Directions:
For every line in the entries that contains "continually", show the whole line.

Source information:
- - - -

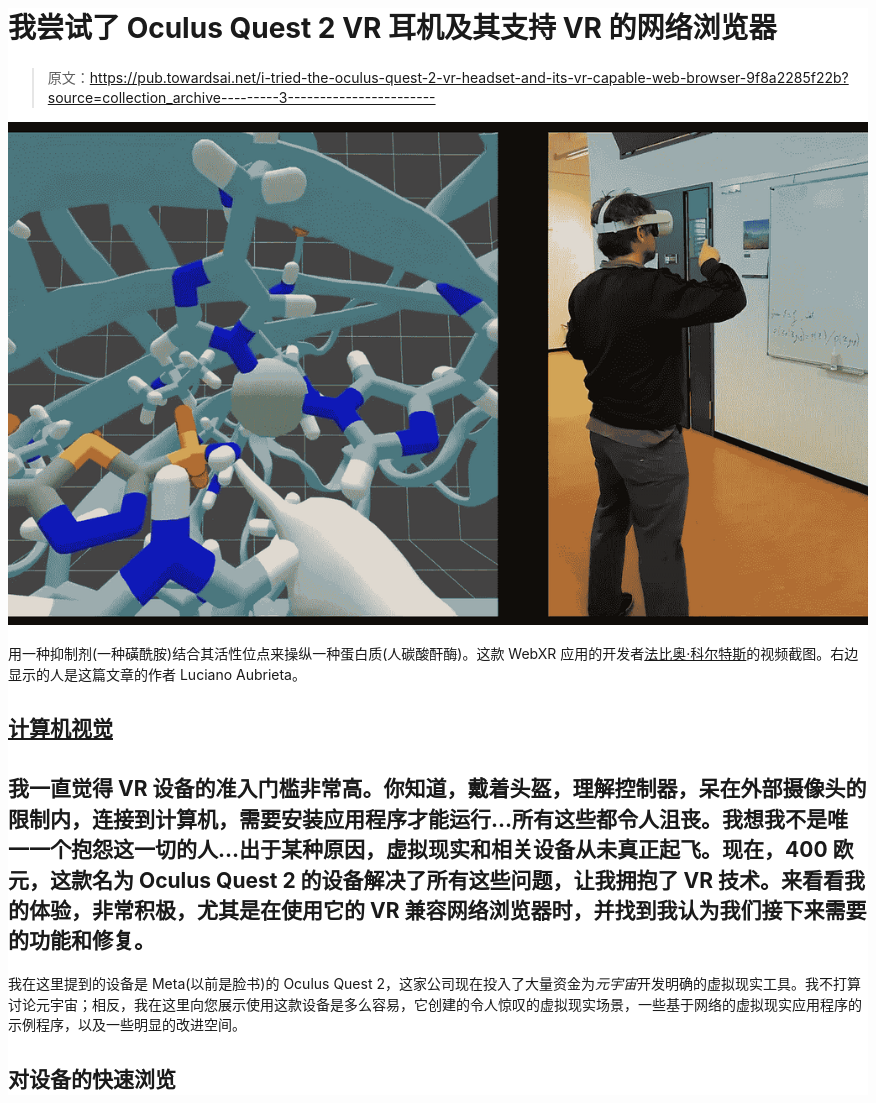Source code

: # 我尝试了 Oculus Quest 2 VR 耳机及其支持 VR 的网络浏览器

> 原文：<https://pub.towardsai.net/i-tried-the-oculus-quest-2-vr-headset-and-its-vr-capable-web-browser-9f8a2285f22b?source=collection_archive---------3----------------------->

![](img/30e159815c336d82e8f354e5747cc255.png)

用一种抑制剂(一种磺酰胺)结合其活性位点来操纵一种蛋白质(人碳酸酐酶)。这款 WebXR 应用的开发者[法比奥·科尔特斯](https://medium.com/u/15e939a09b4a?source=post_page-----9f8a2285f22b--------------------------------)的视频截图。右边显示的人是这篇文章的作者 Luciano Aubrieta。

## [计算机视觉](https://towardsai.net/p/category/computer-vision)

## 我一直觉得 VR 设备的准入门槛非常高。你知道，戴着头盔，理解控制器，呆在外部摄像头的限制内，连接到计算机，需要安装应用程序才能运行…所有这些都令人沮丧。我想我不是唯一一个抱怨这一切的人…出于某种原因，虚拟现实和相关设备从未真正起飞。现在，400 欧元，这款名为 Oculus Quest 2 的设备解决了所有这些问题，让我拥抱了 VR 技术。来看看我的体验，非常积极，尤其是在使用它的 VR 兼容网络浏览器时，并找到我认为我们接下来需要的功能和修复。

我在这里提到的设备是 Meta(以前是脸书)的 Oculus Quest 2，这家公司现在投入了大量资金为*元宇宙*开发明确的虚拟现实工具。我不打算讨论元宇宙；相反，我在这里向您展示使用这款设备是多么容易，它创建的令人惊叹的虚拟现实场景，一些基于网络的虚拟现实应用程序的示例程序，以及一些明显的改进空间。

## 对设备的快速浏览
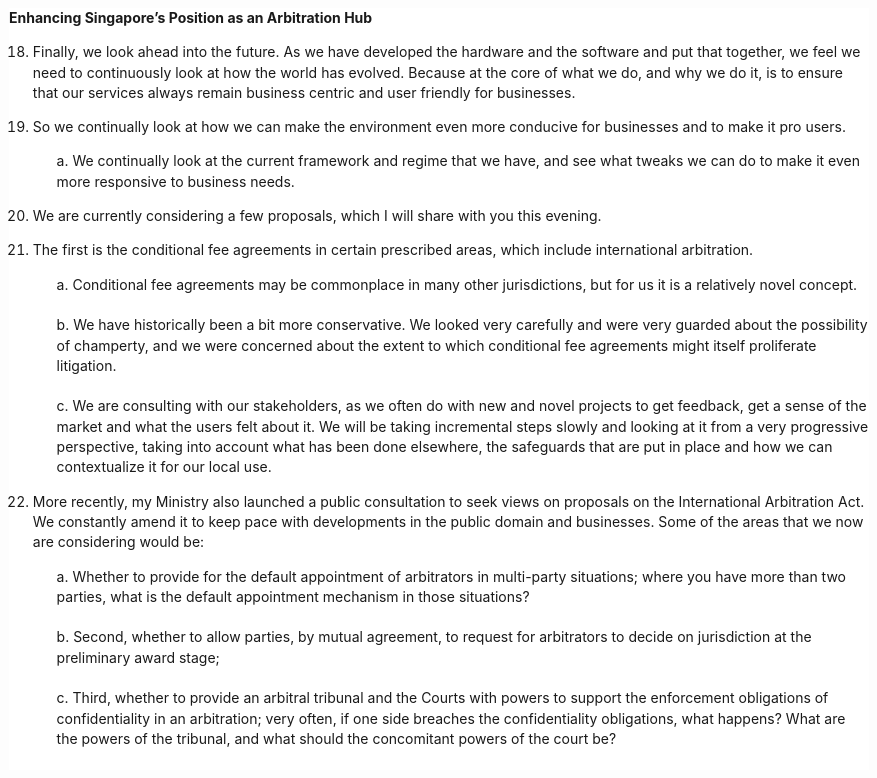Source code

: <b>Enhancing Singapore’s Position as an Arbitration Hub</b>
<br>
</ol>
<ol start="18">
<li>Finally, we look ahead into the future. As we have developed the hardware and the software and put that together, we feel we need to continuously look at how the world has evolved. Because at the core of what we do, and why we do it, is to ensure that our services always remain business centric and user friendly for businesses.</li>
</ol>
<ol start="19">
<li>So we continually look at how we can make the environment even more conducive for businesses and to make it pro users.</li>
<ol start="a">
a.	We continually look at the current framework and regime that we have, and see what tweaks we can do to make it even more responsive to business needs.
</ol>
</ol>
<ol start="20">
<li>We are currently considering a few proposals, which I will share with you this evening.</li>
</ol>
<ol start="21">
<li>The first is the conditional fee agreements in certain prescribed areas, which include international arbitration.</li> 
<ol start="a">
a.	Conditional fee agreements may be commonplace in many other jurisdictions, but for us it is a relatively novel concept. 
<br>
<br>
b.	We have historically been a bit more conservative. We looked very carefully and were very guarded about the possibility of champerty, and we were concerned about the extent to which conditional fee agreements might itself proliferate litigation. 
<br>
<br>
c.	We are consulting with our stakeholders, as we often do with new and novel projects to get feedback, get a sense of the market and what the users felt about it. We will be taking incremental steps slowly and looking at it from a very progressive perspective, taking into account what has been done elsewhere, the safeguards that are put in place and how we can contextualize it for our local use.
</ol>
</ol>
<ol start="22">
<li>More recently, my Ministry also launched a public consultation to seek views on proposals on the International Arbitration Act.  We constantly amend it to keep pace with developments in the public domain and businesses. Some of the areas that we now are considering would be:</li>
<ol start="a">
a.	Whether to provide for the default appointment of arbitrators in multi-party situations; where you have more than two parties, what is the default appointment mechanism in those situations?
<br>
<br>
b.	Second, whether to allow parties, by mutual agreement, to request for arbitrators to decide on jurisdiction at the preliminary award stage;
<br>
<br>
c.	Third, whether to provide an arbitral tribunal and the Courts with powers to support the enforcement obligations of confidentiality in an arbitration; very often, if one side breaches the confidentiality obligations, what happens? What are the powers of the tribunal, and what should the concomitant powers of the court be?  
<br>
<br>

- - - -

Solution to this exercise:
<li>So we continually look at how we can make the environment even more conducive for businesses and to make it pro users.</li>
a.	We continually look at the current framework and regime that we have, and see what tweaks we can do to make it even more responsive to business needs.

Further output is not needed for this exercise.